Yesterday, President Trump essentially closed the books on the Russia part of the Russia hoax by issuing pardons to George Papadopoulos and Alex van der Zwaan, a couple of peripheral figures…though the LawFare gang couldn’t help crowing about how Papadopoulos was going to “flip” on President Trump…in the attempted coup d’etat (read In In Surprise Move, President Trump Pardons George Papadopoulos, Among Others).
Tonight there was phase two:
President Donald Trump on Wednesday evening announced 26 new pardons, including ones for longtime ally Roger Stone, former campaign chairman Paul Manafort and White House senior adviser Jared Kushner’s father, Charles.
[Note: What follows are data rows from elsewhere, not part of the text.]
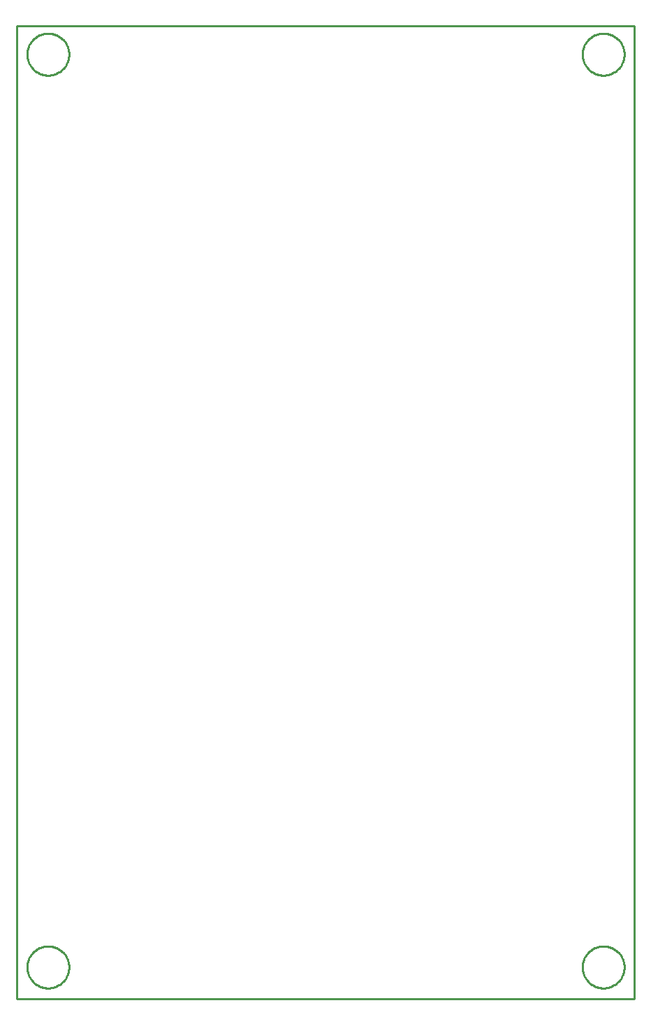
<source format=gbr>
G04 EAGLE Gerber RS-274X export*
G75*
%MOMM*%
%FSLAX34Y34*%
%LPD*%
%IN*%
%IPPOS*%
%AMOC8*
5,1,8,0,0,1.08239X$1,22.5*%
G01*
%ADD10C,0.254000*%


D10*
X723900Y88900D02*
X1473000Y88900D01*
X1473000Y1266700D01*
X723900Y1266700D01*
X723900Y88900D01*
X787400Y1231187D02*
X787320Y1229764D01*
X787161Y1228348D01*
X786922Y1226943D01*
X786605Y1225553D01*
X786210Y1224184D01*
X785739Y1222838D01*
X785194Y1221521D01*
X784575Y1220237D01*
X783886Y1218990D01*
X783128Y1217783D01*
X782303Y1216621D01*
X781414Y1215506D01*
X780464Y1214443D01*
X779457Y1213436D01*
X778394Y1212486D01*
X777279Y1211597D01*
X776117Y1210772D01*
X774910Y1210014D01*
X773663Y1209325D01*
X772379Y1208706D01*
X771062Y1208161D01*
X769716Y1207690D01*
X768347Y1207295D01*
X766957Y1206978D01*
X765552Y1206740D01*
X764136Y1206580D01*
X762713Y1206500D01*
X761287Y1206500D01*
X759864Y1206580D01*
X758448Y1206740D01*
X757043Y1206978D01*
X755653Y1207295D01*
X754284Y1207690D01*
X752938Y1208161D01*
X751621Y1208706D01*
X750337Y1209325D01*
X749090Y1210014D01*
X747883Y1210772D01*
X746721Y1211597D01*
X745606Y1212486D01*
X744543Y1213436D01*
X743536Y1214443D01*
X742586Y1215506D01*
X741697Y1216621D01*
X740872Y1217783D01*
X740114Y1218990D01*
X739425Y1220237D01*
X738806Y1221521D01*
X738261Y1222838D01*
X737790Y1224184D01*
X737395Y1225553D01*
X737078Y1226943D01*
X736840Y1228348D01*
X736680Y1229764D01*
X736600Y1231187D01*
X736600Y1232613D01*
X736680Y1234036D01*
X736840Y1235452D01*
X737078Y1236857D01*
X737395Y1238247D01*
X737790Y1239616D01*
X738261Y1240962D01*
X738806Y1242279D01*
X739425Y1243563D01*
X740114Y1244810D01*
X740872Y1246017D01*
X741697Y1247179D01*
X742586Y1248294D01*
X743536Y1249357D01*
X744543Y1250364D01*
X745606Y1251314D01*
X746721Y1252203D01*
X747883Y1253028D01*
X749090Y1253786D01*
X750337Y1254475D01*
X751621Y1255094D01*
X752938Y1255639D01*
X754284Y1256110D01*
X755653Y1256505D01*
X757043Y1256822D01*
X758448Y1257061D01*
X759864Y1257220D01*
X761287Y1257300D01*
X762713Y1257300D01*
X764136Y1257220D01*
X765552Y1257061D01*
X766957Y1256822D01*
X768347Y1256505D01*
X769716Y1256110D01*
X771062Y1255639D01*
X772379Y1255094D01*
X773663Y1254475D01*
X774910Y1253786D01*
X776117Y1253028D01*
X777279Y1252203D01*
X778394Y1251314D01*
X779457Y1250364D01*
X780464Y1249357D01*
X781414Y1248294D01*
X782303Y1247179D01*
X783128Y1246017D01*
X783886Y1244810D01*
X784575Y1243563D01*
X785194Y1242279D01*
X785739Y1240962D01*
X786210Y1239616D01*
X786605Y1238247D01*
X786922Y1236857D01*
X787161Y1235452D01*
X787320Y1234036D01*
X787400Y1232613D01*
X787400Y1231187D01*
X1460500Y1231187D02*
X1460420Y1229764D01*
X1460261Y1228348D01*
X1460022Y1226943D01*
X1459705Y1225553D01*
X1459310Y1224184D01*
X1458839Y1222838D01*
X1458294Y1221521D01*
X1457675Y1220237D01*
X1456986Y1218990D01*
X1456228Y1217783D01*
X1455403Y1216621D01*
X1454514Y1215506D01*
X1453564Y1214443D01*
X1452557Y1213436D01*
X1451494Y1212486D01*
X1450379Y1211597D01*
X1449217Y1210772D01*
X1448010Y1210014D01*
X1446763Y1209325D01*
X1445479Y1208706D01*
X1444162Y1208161D01*
X1442816Y1207690D01*
X1441447Y1207295D01*
X1440057Y1206978D01*
X1438652Y1206740D01*
X1437236Y1206580D01*
X1435813Y1206500D01*
X1434387Y1206500D01*
X1432964Y1206580D01*
X1431548Y1206740D01*
X1430143Y1206978D01*
X1428753Y1207295D01*
X1427384Y1207690D01*
X1426038Y1208161D01*
X1424721Y1208706D01*
X1423437Y1209325D01*
X1422190Y1210014D01*
X1420983Y1210772D01*
X1419821Y1211597D01*
X1418706Y1212486D01*
X1417643Y1213436D01*
X1416636Y1214443D01*
X1415686Y1215506D01*
X1414797Y1216621D01*
X1413972Y1217783D01*
X1413214Y1218990D01*
X1412525Y1220237D01*
X1411906Y1221521D01*
X1411361Y1222838D01*
X1410890Y1224184D01*
X1410495Y1225553D01*
X1410178Y1226943D01*
X1409940Y1228348D01*
X1409780Y1229764D01*
X1409700Y1231187D01*
X1409700Y1232613D01*
X1409780Y1234036D01*
X1409940Y1235452D01*
X1410178Y1236857D01*
X1410495Y1238247D01*
X1410890Y1239616D01*
X1411361Y1240962D01*
X1411906Y1242279D01*
X1412525Y1243563D01*
X1413214Y1244810D01*
X1413972Y1246017D01*
X1414797Y1247179D01*
X1415686Y1248294D01*
X1416636Y1249357D01*
X1417643Y1250364D01*
X1418706Y1251314D01*
X1419821Y1252203D01*
X1420983Y1253028D01*
X1422190Y1253786D01*
X1423437Y1254475D01*
X1424721Y1255094D01*
X1426038Y1255639D01*
X1427384Y1256110D01*
X1428753Y1256505D01*
X1430143Y1256822D01*
X1431548Y1257061D01*
X1432964Y1257220D01*
X1434387Y1257300D01*
X1435813Y1257300D01*
X1437236Y1257220D01*
X1438652Y1257061D01*
X1440057Y1256822D01*
X1441447Y1256505D01*
X1442816Y1256110D01*
X1444162Y1255639D01*
X1445479Y1255094D01*
X1446763Y1254475D01*
X1448010Y1253786D01*
X1449217Y1253028D01*
X1450379Y1252203D01*
X1451494Y1251314D01*
X1452557Y1250364D01*
X1453564Y1249357D01*
X1454514Y1248294D01*
X1455403Y1247179D01*
X1456228Y1246017D01*
X1456986Y1244810D01*
X1457675Y1243563D01*
X1458294Y1242279D01*
X1458839Y1240962D01*
X1459310Y1239616D01*
X1459705Y1238247D01*
X1460022Y1236857D01*
X1460261Y1235452D01*
X1460420Y1234036D01*
X1460500Y1232613D01*
X1460500Y1231187D01*
X787400Y126287D02*
X787320Y124864D01*
X787161Y123448D01*
X786922Y122043D01*
X786605Y120653D01*
X786210Y119284D01*
X785739Y117938D01*
X785194Y116621D01*
X784575Y115337D01*
X783886Y114090D01*
X783128Y112883D01*
X782303Y111721D01*
X781414Y110606D01*
X780464Y109543D01*
X779457Y108536D01*
X778394Y107586D01*
X777279Y106697D01*
X776117Y105872D01*
X774910Y105114D01*
X773663Y104425D01*
X772379Y103806D01*
X771062Y103261D01*
X769716Y102790D01*
X768347Y102395D01*
X766957Y102078D01*
X765552Y101840D01*
X764136Y101680D01*
X762713Y101600D01*
X761287Y101600D01*
X759864Y101680D01*
X758448Y101840D01*
X757043Y102078D01*
X755653Y102395D01*
X754284Y102790D01*
X752938Y103261D01*
X751621Y103806D01*
X750337Y104425D01*
X749090Y105114D01*
X747883Y105872D01*
X746721Y106697D01*
X745606Y107586D01*
X744543Y108536D01*
X743536Y109543D01*
X742586Y110606D01*
X741697Y111721D01*
X740872Y112883D01*
X740114Y114090D01*
X739425Y115337D01*
X738806Y116621D01*
X738261Y117938D01*
X737790Y119284D01*
X737395Y120653D01*
X737078Y122043D01*
X736840Y123448D01*
X736680Y124864D01*
X736600Y126287D01*
X736600Y127713D01*
X736680Y129136D01*
X736840Y130552D01*
X737078Y131957D01*
X737395Y133347D01*
X737790Y134716D01*
X738261Y136062D01*
X738806Y137379D01*
X739425Y138663D01*
X740114Y139910D01*
X740872Y141117D01*
X741697Y142279D01*
X742586Y143394D01*
X743536Y144457D01*
X744543Y145464D01*
X745606Y146414D01*
X746721Y147303D01*
X747883Y148128D01*
X749090Y148886D01*
X750337Y149575D01*
X751621Y150194D01*
X752938Y150739D01*
X754284Y151210D01*
X755653Y151605D01*
X757043Y151922D01*
X758448Y152161D01*
X759864Y152320D01*
X761287Y152400D01*
X762713Y152400D01*
X764136Y152320D01*
X765552Y152161D01*
X766957Y151922D01*
X768347Y151605D01*
X769716Y151210D01*
X771062Y150739D01*
X772379Y150194D01*
X773663Y149575D01*
X774910Y148886D01*
X776117Y148128D01*
X777279Y147303D01*
X778394Y146414D01*
X779457Y145464D01*
X780464Y144457D01*
X781414Y143394D01*
X782303Y142279D01*
X783128Y141117D01*
X783886Y139910D01*
X784575Y138663D01*
X785194Y137379D01*
X785739Y136062D01*
X786210Y134716D01*
X786605Y133347D01*
X786922Y131957D01*
X787161Y130552D01*
X787320Y129136D01*
X787400Y127713D01*
X787400Y126287D01*
X1460500Y126287D02*
X1460420Y124864D01*
X1460261Y123448D01*
X1460022Y122043D01*
X1459705Y120653D01*
X1459310Y119284D01*
X1458839Y117938D01*
X1458294Y116621D01*
X1457675Y115337D01*
X1456986Y114090D01*
X1456228Y112883D01*
X1455403Y111721D01*
X1454514Y110606D01*
X1453564Y109543D01*
X1452557Y108536D01*
X1451494Y107586D01*
X1450379Y106697D01*
X1449217Y105872D01*
X1448010Y105114D01*
X1446763Y104425D01*
X1445479Y103806D01*
X1444162Y103261D01*
X1442816Y102790D01*
X1441447Y102395D01*
X1440057Y102078D01*
X1438652Y101840D01*
X1437236Y101680D01*
X1435813Y101600D01*
X1434387Y101600D01*
X1432964Y101680D01*
X1431548Y101840D01*
X1430143Y102078D01*
X1428753Y102395D01*
X1427384Y102790D01*
X1426038Y103261D01*
X1424721Y103806D01*
X1423437Y104425D01*
X1422190Y105114D01*
X1420983Y105872D01*
X1419821Y106697D01*
X1418706Y107586D01*
X1417643Y108536D01*
X1416636Y109543D01*
X1415686Y110606D01*
X1414797Y111721D01*
X1413972Y112883D01*
X1413214Y114090D01*
X1412525Y115337D01*
X1411906Y116621D01*
X1411361Y117938D01*
X1410890Y119284D01*
X1410495Y120653D01*
X1410178Y122043D01*
X1409940Y123448D01*
X1409780Y124864D01*
X1409700Y126287D01*
X1409700Y127713D01*
X1409780Y129136D01*
X1409940Y130552D01*
X1410178Y131957D01*
X1410495Y133347D01*
X1410890Y134716D01*
X1411361Y136062D01*
X1411906Y137379D01*
X1412525Y138663D01*
X1413214Y139910D01*
X1413972Y141117D01*
X1414797Y142279D01*
X1415686Y143394D01*
X1416636Y144457D01*
X1417643Y145464D01*
X1418706Y146414D01*
X1419821Y147303D01*
X1420983Y148128D01*
X1422190Y148886D01*
X1423437Y149575D01*
X1424721Y150194D01*
X1426038Y150739D01*
X1427384Y151210D01*
X1428753Y151605D01*
X1430143Y151922D01*
X1431548Y152161D01*
X1432964Y152320D01*
X1434387Y152400D01*
X1435813Y152400D01*
X1437236Y152320D01*
X1438652Y152161D01*
X1440057Y151922D01*
X1441447Y151605D01*
X1442816Y151210D01*
X1444162Y150739D01*
X1445479Y150194D01*
X1446763Y149575D01*
X1448010Y148886D01*
X1449217Y148128D01*
X1450379Y147303D01*
X1451494Y146414D01*
X1452557Y145464D01*
X1453564Y144457D01*
X1454514Y143394D01*
X1455403Y142279D01*
X1456228Y141117D01*
X1456986Y139910D01*
X1457675Y138663D01*
X1458294Y137379D01*
X1458839Y136062D01*
X1459310Y134716D01*
X1459705Y133347D01*
X1460022Y131957D01*
X1460261Y130552D01*
X1460420Y129136D01*
X1460500Y127713D01*
X1460500Y126287D01*
M02*

</source>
The pardons extend Trump’s streak of wielding his clemency powers for criminals who are loyalists, well-connected or adjacent to his family. While all presidents issue controversial pardons at the end of their terms, Trump appears to be moving at a faster pace than his predecessors, demonstrating little inhibition at rewarding his friends and allies using one of the most unrestricted powers of his office.
The pardons of Manafort and Stone reward two of the most high-profile and widely condemned former advisers of the President, both of whom were indicted by special counsel Robert Mueller, went to trial and were convicted by juries of multiple crimes.
While I have zero sympathy for Manafort, his case reeked of some sort of personal vendetta on the part of the actual, no-lie evil Andrew Weissmann that pre-dated the special counsel. Manafort’s financial shenanigans had been investigated, and the Justice Department decided they were of no real import. They remained on the shelf until Weissmann got himself assigned to Mueller’s hit squad. He actually briefed reporters on the old allegations before launching a new investigation based on the old and disused evidence. Because he could chant Russia! Russia! Weissmann was able to make the charges stick. There was zero connection between Manafort and anything to do with Trump.
Roger Stone is a blow-hard who should’ve never been charged with anything other than misdemeanor mopery. At the very worst, all he would have been guilty of was getting a head’s up from Wikileaks on document releases, and there is nothing illegal or even improper about that. The fact that the FBI called CNN so they could have a camera crew at Stone’s home and then used a SWAT team to raid his home before dawn rather than simply calling his attorney and arranging for him to turn himself in is an act of bad faith that President Trump should’ve made into the focus of his fight against the Deep State.